▶ Work required
From the passage on skull-stripper evaluation below, return verbatim the part that opens with the words containing "Over 103 control" and closes with "at p < 0.01.".

▶ Text for analysis

3.3. Control Dataset
While our primary goal is to increase performance of the segmenter on the Tumor Dataset, it is useful to compare the segmenters on a dataset of control patients; on these patients, an ideal tumor segmenter should detect nothing—i.e., 0 voxels of GTV and 0 of edema. In practice, a segmenter with perfect skull-stripping may occasionally find abnormalities due to natural variance in the brain or noise in the MR images. However, with poor skull removal, a segmenter may find abnormalities more frequently.
Over 103 control subject T1C volumes, CBE identified “tumors” in 28 cases, while RBE incorrectly identified tumors in just two cases—one was a failure of the skull-stripper (parts of the eyes were not stripped and were identified as abnormal brain tissue) and the other a failure of the segmenter (some dura mater was segmented). Errors were more common in FLAIR volumes, with CBE falsely identifying 45 cases of edema and RBE falsely identifying 19. For both T1C and FLAIR volumes, the results were significantly different at p < 0.01.
The alternative skull-strippers, BET and HWA, ran to completion on 102 of the 103 cases in the Control Dataset. Over those 102 T1C volumes, the BET-based segmenter produced 85 false positives and the HWA-based segmenter produced 39. Over the corresponding 102 FLAIR volumes, BET resulted in 87 false positives and HWA in 46. ROBEX ran to completion in all 103 cases, and produced 32 false positives over the T1C volumes and 41 false positives over the corresponding FLAIR volumes. See
Figure 7.
Once again, varying the parameters did not change the BET and HWA results—they again converged to the same final answer.
3.4. Runtime
It is critical that our segmenter be accurate—i.e., find the correct skull regions. It is also important that it finds these regions quickly; a primary reason for developing strong automatic segmenters is to save clinicians and researchers the time they spend doing manual segmentation; previous studies have shown that experts require an average of 7 to 12 min to segment a single patient [
24]. While computer processing time is certainly less valuable than a clinician’s time, it is still important for these methods to be reasonably fast if they are to be used in practice.
We considered the runtime over only the 216 cases that all skull-strippers could process to completion. The mean runtime of the skull-stripping component RBE over these 216 cases (both Tumor and Control datasets) was 98.84 s for each case, compared to 131.16 for CBE (All experiments were performed on an Intel Xeon dual core 2 GHz processor with 8 GB RAM, running Ubuntu). ROBEX was the slowest, taking 154 s on average to complete each skull strip. While BET and HWA are very fast, at 13.74 s and 47.10 s, respectively, the results of the previous sections indicate that they should not be used for tumor segmentation, so we only compare RBE and CBE in the remaining discussion.
Table 1 shows the time consumption of the major steps of each algorithm; operations common to each, such as co-registration of FLAIR and T1C, are not included. The time taken by the segmentation component AS (acting upon the skull-stripped volumes) is relatively low, requiring only 15.38 s on average. In total (including steps common to both algorithms as well as file conversions and other tasks),
ABS(RBE, AS) requires 178 s to skull-strip and segment a tumor patient, while
ABS(CBE, AS) requires 215 s, meaning that our registration-based RBE is faster than the active contour approach CBE, as well as producing more accurate segmentation results.

▶ Record excerpts

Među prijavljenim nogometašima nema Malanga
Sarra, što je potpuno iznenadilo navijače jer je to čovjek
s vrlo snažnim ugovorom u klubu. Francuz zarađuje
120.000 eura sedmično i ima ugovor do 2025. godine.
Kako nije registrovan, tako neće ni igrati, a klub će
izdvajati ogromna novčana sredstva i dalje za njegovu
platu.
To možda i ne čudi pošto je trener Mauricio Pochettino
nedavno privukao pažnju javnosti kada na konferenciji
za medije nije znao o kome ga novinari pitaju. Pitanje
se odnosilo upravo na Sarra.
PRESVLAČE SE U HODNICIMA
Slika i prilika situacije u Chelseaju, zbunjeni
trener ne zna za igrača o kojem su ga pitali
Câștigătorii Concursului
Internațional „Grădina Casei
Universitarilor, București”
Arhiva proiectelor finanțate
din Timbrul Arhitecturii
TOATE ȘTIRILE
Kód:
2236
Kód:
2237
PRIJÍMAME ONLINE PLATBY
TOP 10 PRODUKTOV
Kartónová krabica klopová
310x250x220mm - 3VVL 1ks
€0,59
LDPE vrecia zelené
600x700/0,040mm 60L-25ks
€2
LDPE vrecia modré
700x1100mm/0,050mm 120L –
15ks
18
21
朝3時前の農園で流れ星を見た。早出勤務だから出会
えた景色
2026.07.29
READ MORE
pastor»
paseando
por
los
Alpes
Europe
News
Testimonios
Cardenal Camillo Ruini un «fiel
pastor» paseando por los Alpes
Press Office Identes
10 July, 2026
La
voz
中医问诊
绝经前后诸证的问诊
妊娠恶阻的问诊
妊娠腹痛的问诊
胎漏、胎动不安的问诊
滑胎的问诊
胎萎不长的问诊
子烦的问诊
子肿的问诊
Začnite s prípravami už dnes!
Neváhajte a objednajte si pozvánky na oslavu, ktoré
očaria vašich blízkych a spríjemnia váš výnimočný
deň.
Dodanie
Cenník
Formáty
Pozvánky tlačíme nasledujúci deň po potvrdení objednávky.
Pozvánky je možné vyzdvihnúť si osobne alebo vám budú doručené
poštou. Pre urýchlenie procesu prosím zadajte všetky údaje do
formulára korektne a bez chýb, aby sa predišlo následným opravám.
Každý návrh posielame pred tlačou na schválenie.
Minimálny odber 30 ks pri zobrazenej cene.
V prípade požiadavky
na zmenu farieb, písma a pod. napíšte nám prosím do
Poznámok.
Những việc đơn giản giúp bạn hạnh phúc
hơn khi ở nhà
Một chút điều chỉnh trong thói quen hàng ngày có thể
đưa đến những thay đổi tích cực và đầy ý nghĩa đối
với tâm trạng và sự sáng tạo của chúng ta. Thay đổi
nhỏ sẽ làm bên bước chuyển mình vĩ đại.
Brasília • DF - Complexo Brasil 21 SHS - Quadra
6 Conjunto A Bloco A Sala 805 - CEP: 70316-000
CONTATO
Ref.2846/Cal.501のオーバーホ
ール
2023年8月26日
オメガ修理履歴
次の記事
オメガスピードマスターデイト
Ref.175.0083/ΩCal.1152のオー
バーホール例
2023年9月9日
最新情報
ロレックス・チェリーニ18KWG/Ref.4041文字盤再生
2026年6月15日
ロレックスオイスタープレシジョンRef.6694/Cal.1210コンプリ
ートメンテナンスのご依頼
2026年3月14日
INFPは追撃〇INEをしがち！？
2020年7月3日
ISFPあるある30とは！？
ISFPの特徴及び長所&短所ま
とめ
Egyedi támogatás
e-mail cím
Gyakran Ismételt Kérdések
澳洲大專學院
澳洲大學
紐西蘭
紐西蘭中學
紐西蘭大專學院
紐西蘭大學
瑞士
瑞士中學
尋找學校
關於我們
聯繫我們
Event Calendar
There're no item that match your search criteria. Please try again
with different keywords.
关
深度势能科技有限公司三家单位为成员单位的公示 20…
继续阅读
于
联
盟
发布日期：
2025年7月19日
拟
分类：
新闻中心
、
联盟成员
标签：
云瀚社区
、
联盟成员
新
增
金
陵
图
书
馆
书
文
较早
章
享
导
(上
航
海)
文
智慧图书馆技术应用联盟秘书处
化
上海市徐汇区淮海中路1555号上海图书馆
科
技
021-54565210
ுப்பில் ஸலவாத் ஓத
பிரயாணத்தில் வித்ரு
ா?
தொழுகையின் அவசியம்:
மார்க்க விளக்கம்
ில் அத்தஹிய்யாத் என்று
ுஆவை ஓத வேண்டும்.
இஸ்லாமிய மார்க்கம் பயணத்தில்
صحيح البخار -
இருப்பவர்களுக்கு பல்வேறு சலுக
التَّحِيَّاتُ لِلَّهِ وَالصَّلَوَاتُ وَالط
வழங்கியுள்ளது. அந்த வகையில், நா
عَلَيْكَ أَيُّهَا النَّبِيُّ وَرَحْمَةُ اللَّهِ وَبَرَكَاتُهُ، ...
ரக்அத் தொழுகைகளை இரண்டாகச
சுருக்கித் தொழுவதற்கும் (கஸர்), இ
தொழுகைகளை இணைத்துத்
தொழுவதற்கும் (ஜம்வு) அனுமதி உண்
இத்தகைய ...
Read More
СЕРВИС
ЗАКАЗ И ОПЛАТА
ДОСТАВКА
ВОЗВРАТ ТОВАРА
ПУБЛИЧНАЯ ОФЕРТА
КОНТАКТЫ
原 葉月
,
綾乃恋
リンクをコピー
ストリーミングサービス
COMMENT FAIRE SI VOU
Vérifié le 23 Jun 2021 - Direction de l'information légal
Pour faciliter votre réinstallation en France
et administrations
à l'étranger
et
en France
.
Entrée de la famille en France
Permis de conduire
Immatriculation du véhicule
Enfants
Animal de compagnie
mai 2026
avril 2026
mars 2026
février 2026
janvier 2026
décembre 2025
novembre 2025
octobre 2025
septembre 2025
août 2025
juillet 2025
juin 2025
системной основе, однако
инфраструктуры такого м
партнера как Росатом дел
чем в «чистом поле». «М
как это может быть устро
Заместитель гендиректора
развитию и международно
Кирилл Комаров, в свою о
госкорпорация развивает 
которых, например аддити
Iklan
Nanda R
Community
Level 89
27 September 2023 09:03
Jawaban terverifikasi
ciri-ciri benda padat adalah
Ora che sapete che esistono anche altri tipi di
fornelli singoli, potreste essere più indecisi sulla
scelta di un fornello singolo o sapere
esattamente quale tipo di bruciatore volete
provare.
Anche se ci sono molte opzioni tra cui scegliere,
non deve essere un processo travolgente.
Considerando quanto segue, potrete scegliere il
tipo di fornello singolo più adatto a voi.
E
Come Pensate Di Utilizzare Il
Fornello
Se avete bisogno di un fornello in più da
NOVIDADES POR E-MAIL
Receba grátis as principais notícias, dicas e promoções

▶ Exercise response
Over 103 control subject T1C volumes, CBE identified “tumors” in 28 cases, while RBE incorrectly identified tumors in just two cases—one was a failure of the skull-stripper (parts of the eyes were not stripped and were identified as abnormal brain tissue) and the other a failure of the segmenter (some dura mater was segmented). Errors were more common in FLAIR volumes, with CBE falsely identifying 45 cases of edema and RBE falsely identifying 19. For both T1C and FLAIR volumes, the results were significantly different at p < 0.01.